练习要求:
**1.** 请将SDN控制器重构一文中从“SDN控制器代码重构(二)---多线程操作同一数据结构引发野指针”起、一直到“< g_server.max_switch; idx++)”为止的这段原样抄录下来。
**2.** 根据SDN控制器重构一文,以下说法是否成立?请逐条答“是”或“否”,并引用文中起决定作用的原话。
(a) g_server.cur_switch 是全局参数,任何线程都能访问它。
(b) new_switch 函数在最后一行返回 0。
(c) free_switch 函数会让 g_server.cur_switch 加一。

选定文本:
○ ○ ○ ○ ○
SDN控制器代码重构(二)---多线程操作同一数据结构引发野指针
背景介绍
文章中有两个函数,分别是new switch和free switch,但是对g_server.cur_switch的操作出现了问题,其中g_server.cur_switch这个定义的参数的全局的,那么任何线程都可以访问,以下是这两个函数
//有新的交换机连入则将其初始化入g_server.switches,并发送ofpt_hello
static INT4 new_switch(UINT4 switch_sock, struct sockaddr_in addr)
{
if(g_server.cur_switch < g_server.max_switch)
{
UINT idx = 0;
for(; idx < g_server.max_switch; idx++)
{
if(0 == g_server.switches[idx].state)
{//by:yhy 找到g_sever中交换机数组中最近的未使用的那一项
g_server.cur_switch++;
g_server.switches[idx].sock_fd = switch_sock;
g_server.switches[idx].msg_driver.msg_handler = of_message_handler;
g_server.switches[idx].sw_ip = *(UINT4 *)&addr.sin_addr;
g_server.switches[idx].sw_port = *(UINT2 *)&addr.sin_port;
g_server.switches[idx].recv_buffer.head = 0;
g_server.switches[idx].recv_buffer.tail = 0;
g_server.switches[idx].send_len = 0;
memset(g_server.switches[idx].send_buffer, 0, g_sendbuf_len);
g_server.switches[idx].state = 1;
g_server.switches[idx].sock_state = 0;
// printf("version:%d, ip:%d\n", g_server.switches[idx].ofp_version, g_server.switches[idx].sw_ip);
of13_msg_hello(&g_server.switches[idx], NULL);
return idx;
}
}
}
return -1;
}
//释放交换机结构体
void free_switch(gn_switch_t *sw)
{
UINT4 port_idx;
UINT4 hash_idx;
mac_user_t *p_macuser;
UINT1 dpid[8];
ulli64_to_uc8(sw->dpid, dpid);
LOG_PROC("WARNING", "Switch [%02x:%02x:%02x:%02x:%02x:%02x:%02x:%02x] disconnected", dpid[0],
dpid[1], dpid[2], dpid[3], dpid[4], dpid[5], dpid[6], dpid[7]);
g_server.cur_switch--;
sw->sock_fd = 0;
sw->sock_state = 0;
//reset driver
sw->sw_ip = 0;
sw->sw_port = 0;
sw->recv_buffer.head = 0;
sw->recv_buffer.tail = 0;
sw->state = 0;
if((sw->msg_driver.msg_handler != of10_message_handler)
○ ○ ○ ○ ○
所给资料:
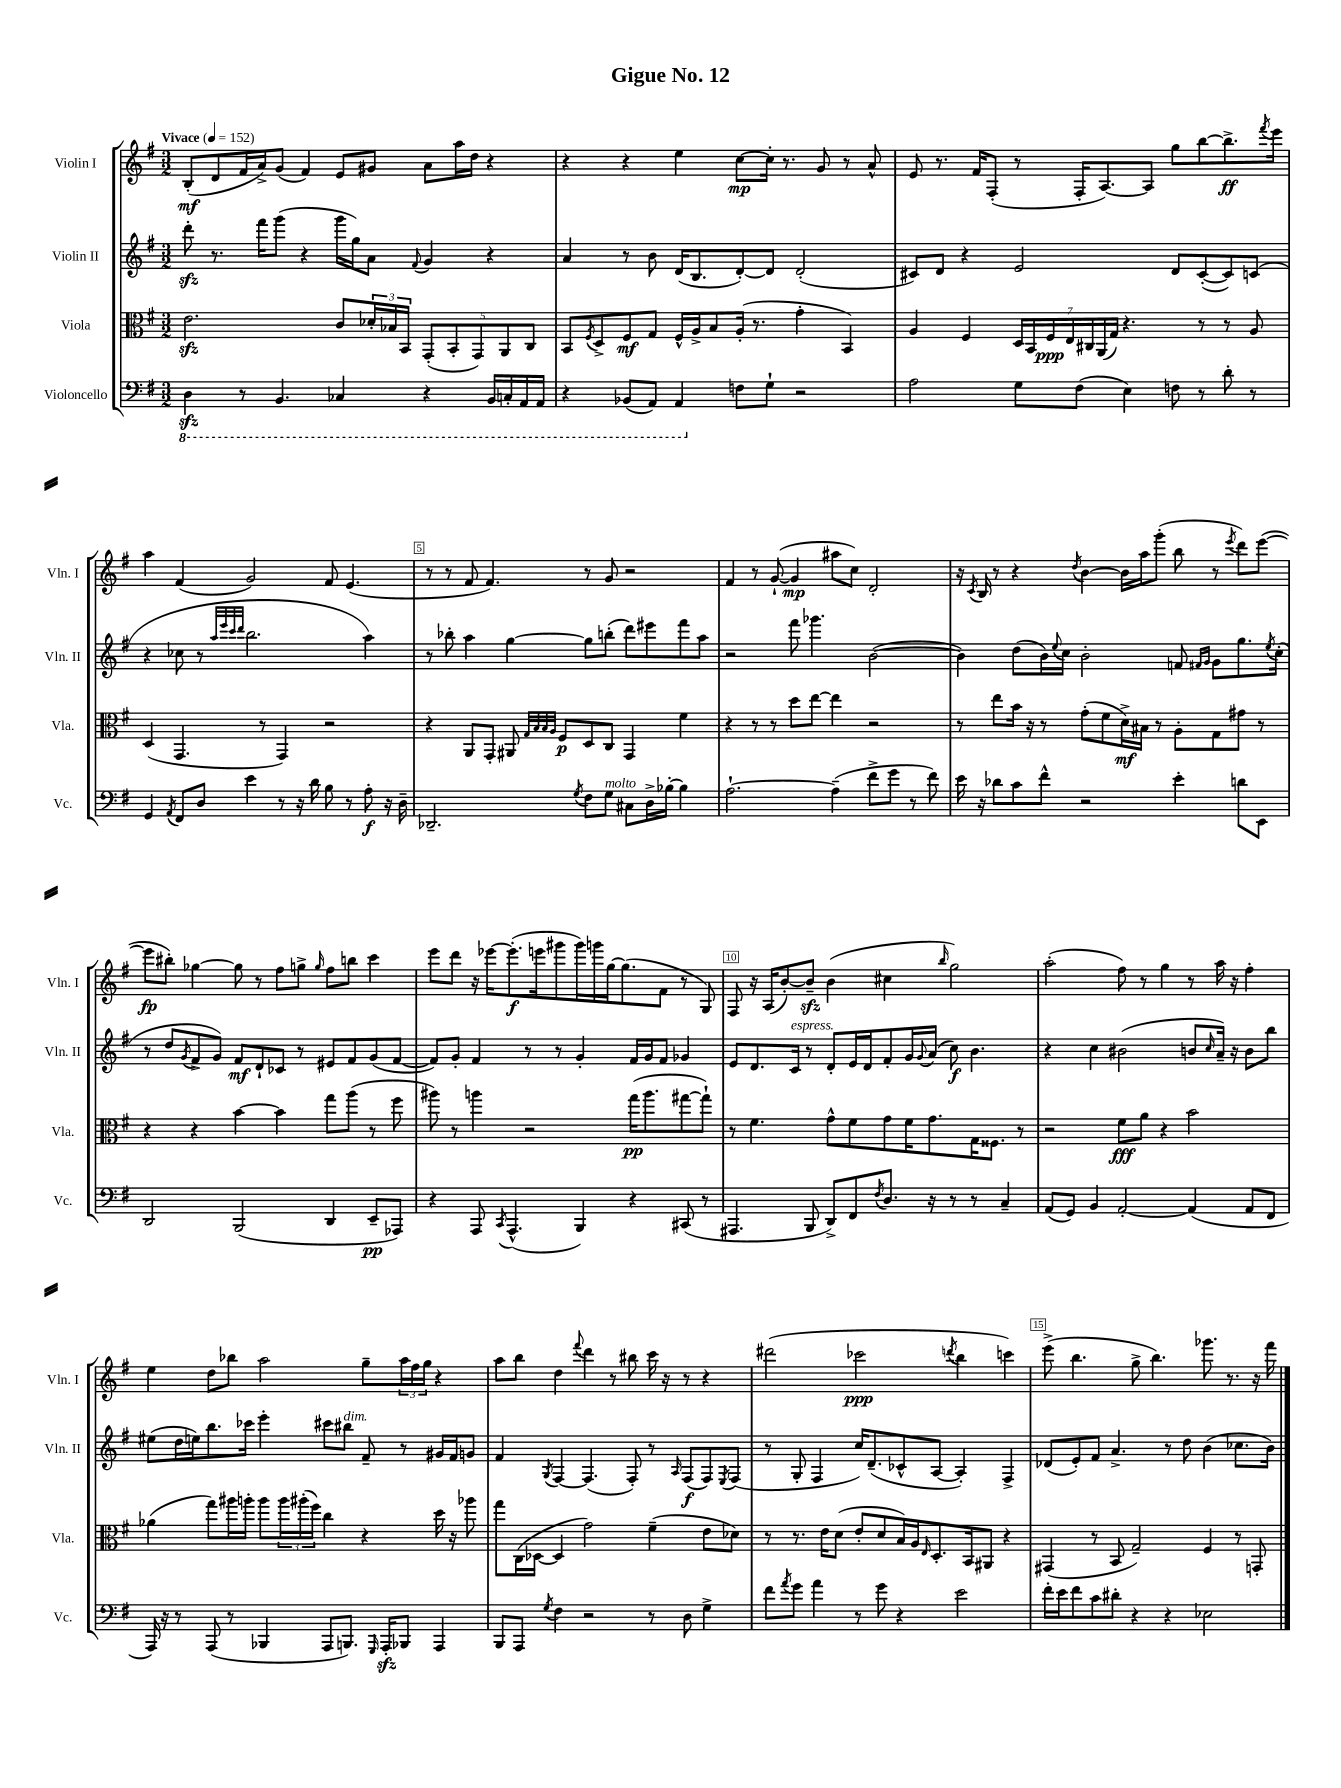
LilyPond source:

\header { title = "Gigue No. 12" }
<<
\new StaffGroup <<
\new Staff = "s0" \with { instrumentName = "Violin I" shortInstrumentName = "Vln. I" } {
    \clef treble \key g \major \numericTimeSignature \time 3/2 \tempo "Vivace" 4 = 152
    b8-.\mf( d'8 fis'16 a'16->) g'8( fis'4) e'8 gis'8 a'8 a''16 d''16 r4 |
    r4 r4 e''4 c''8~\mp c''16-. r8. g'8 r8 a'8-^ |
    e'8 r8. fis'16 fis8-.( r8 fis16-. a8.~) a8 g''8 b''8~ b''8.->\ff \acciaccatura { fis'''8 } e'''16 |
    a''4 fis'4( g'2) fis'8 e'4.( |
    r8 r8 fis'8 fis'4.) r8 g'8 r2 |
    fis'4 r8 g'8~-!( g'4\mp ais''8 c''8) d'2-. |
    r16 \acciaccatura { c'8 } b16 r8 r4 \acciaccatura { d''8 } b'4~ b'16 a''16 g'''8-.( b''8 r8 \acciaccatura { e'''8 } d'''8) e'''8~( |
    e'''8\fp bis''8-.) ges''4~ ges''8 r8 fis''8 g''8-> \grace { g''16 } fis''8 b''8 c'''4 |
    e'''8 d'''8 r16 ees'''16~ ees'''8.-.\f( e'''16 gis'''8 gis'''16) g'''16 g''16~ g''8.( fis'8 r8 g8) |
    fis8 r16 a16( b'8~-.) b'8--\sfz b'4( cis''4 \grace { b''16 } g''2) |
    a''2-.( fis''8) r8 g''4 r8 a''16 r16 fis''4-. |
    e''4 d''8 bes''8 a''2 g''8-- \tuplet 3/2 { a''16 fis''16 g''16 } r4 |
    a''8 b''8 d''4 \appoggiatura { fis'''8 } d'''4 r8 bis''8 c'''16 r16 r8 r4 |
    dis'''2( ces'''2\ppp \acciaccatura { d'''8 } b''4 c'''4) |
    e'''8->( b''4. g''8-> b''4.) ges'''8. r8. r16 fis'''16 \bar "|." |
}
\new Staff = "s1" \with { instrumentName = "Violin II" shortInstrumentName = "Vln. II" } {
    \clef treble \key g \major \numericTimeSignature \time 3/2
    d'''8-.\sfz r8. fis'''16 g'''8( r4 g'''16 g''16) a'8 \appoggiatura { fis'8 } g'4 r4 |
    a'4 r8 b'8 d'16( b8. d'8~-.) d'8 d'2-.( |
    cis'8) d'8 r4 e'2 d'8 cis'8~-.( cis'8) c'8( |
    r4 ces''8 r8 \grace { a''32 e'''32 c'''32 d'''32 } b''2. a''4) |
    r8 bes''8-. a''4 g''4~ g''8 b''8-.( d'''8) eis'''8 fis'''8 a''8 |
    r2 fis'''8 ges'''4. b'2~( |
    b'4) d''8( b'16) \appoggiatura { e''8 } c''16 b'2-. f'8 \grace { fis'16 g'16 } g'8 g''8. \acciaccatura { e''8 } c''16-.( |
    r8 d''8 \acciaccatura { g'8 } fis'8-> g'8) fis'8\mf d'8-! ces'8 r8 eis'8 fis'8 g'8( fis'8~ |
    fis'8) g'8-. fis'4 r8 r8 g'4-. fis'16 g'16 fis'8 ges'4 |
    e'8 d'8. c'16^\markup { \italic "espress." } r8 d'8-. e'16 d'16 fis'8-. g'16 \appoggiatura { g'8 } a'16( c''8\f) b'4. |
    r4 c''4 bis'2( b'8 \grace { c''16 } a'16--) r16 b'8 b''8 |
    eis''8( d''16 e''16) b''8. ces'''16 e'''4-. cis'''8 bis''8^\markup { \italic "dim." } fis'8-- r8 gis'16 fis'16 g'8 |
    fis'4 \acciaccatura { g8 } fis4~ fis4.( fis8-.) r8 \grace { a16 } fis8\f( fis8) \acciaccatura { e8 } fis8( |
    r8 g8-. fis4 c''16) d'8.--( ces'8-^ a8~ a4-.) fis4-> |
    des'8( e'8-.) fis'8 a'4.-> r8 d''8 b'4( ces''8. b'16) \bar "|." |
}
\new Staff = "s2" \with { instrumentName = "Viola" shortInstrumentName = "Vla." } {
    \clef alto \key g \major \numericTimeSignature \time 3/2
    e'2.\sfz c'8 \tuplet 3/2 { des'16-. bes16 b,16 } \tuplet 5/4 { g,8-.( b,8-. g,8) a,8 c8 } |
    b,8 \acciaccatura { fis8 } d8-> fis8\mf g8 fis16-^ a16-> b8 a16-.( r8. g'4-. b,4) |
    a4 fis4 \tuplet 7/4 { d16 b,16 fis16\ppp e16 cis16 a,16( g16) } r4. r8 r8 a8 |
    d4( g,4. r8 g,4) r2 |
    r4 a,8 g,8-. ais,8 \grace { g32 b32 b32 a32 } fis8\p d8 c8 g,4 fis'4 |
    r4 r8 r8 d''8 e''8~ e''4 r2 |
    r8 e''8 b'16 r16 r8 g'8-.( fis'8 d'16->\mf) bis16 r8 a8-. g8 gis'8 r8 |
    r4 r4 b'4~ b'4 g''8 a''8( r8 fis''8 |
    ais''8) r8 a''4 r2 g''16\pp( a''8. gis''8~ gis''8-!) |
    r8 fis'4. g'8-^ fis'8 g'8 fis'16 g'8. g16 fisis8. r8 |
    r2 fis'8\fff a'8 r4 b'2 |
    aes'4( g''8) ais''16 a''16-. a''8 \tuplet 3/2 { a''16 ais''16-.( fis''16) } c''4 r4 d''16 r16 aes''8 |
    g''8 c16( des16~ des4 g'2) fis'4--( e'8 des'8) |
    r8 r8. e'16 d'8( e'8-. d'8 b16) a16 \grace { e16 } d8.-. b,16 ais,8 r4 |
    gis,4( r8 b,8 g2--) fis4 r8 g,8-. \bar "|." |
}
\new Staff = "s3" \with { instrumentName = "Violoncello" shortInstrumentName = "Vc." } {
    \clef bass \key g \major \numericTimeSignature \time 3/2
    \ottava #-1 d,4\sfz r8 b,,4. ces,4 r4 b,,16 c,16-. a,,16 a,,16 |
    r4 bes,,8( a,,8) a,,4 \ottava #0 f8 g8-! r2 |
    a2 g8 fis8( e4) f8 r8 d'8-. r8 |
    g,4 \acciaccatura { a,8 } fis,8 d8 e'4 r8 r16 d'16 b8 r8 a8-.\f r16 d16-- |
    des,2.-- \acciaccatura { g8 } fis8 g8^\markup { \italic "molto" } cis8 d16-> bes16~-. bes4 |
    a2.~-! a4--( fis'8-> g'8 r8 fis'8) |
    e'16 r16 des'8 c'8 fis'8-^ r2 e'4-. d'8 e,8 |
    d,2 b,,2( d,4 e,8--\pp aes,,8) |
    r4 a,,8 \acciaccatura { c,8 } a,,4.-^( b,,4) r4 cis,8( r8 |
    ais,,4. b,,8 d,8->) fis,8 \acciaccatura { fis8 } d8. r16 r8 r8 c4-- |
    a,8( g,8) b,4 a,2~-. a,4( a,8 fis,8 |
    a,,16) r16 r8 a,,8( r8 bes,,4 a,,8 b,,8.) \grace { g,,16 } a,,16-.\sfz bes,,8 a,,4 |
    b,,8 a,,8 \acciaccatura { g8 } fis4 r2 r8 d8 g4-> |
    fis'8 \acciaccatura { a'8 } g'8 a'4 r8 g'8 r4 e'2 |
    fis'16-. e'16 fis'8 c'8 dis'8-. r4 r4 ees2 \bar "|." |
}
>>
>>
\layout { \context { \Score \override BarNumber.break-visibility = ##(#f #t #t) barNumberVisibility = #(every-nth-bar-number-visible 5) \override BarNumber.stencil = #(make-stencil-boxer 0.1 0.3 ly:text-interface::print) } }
○ ○ ○ ○ ○
参考答案:
**1.**
SDN控制器代码重构(二)---多线程操作同一数据结构引发野指针
背景介绍
文章中有两个函数,分别是new switch和free switch,但是对g_server.cur_switch的操作出现了问题,其中g_server.cur_switch这个定义的参数的全局的,那么任何线程都可以访问,以下是这两个函数
//有新的交换机连入则将其初始化入g_server.switches,并发送ofpt_hello
static INT4 new_switch(UINT4 switch_sock, struct sockaddr_in addr)
{
if(g_server.cur_switch < g_server.max_switch)
{
UINT idx = 0;
for(; idx < g_server.max_switch; idx++)

**2.**
(a) 是。“g_server.cur_switch这个定义的参数的全局的,那么任何线程都可以访问”
(b) 否。“return -1;”
(c) 否。“g_server.cur_switch--;”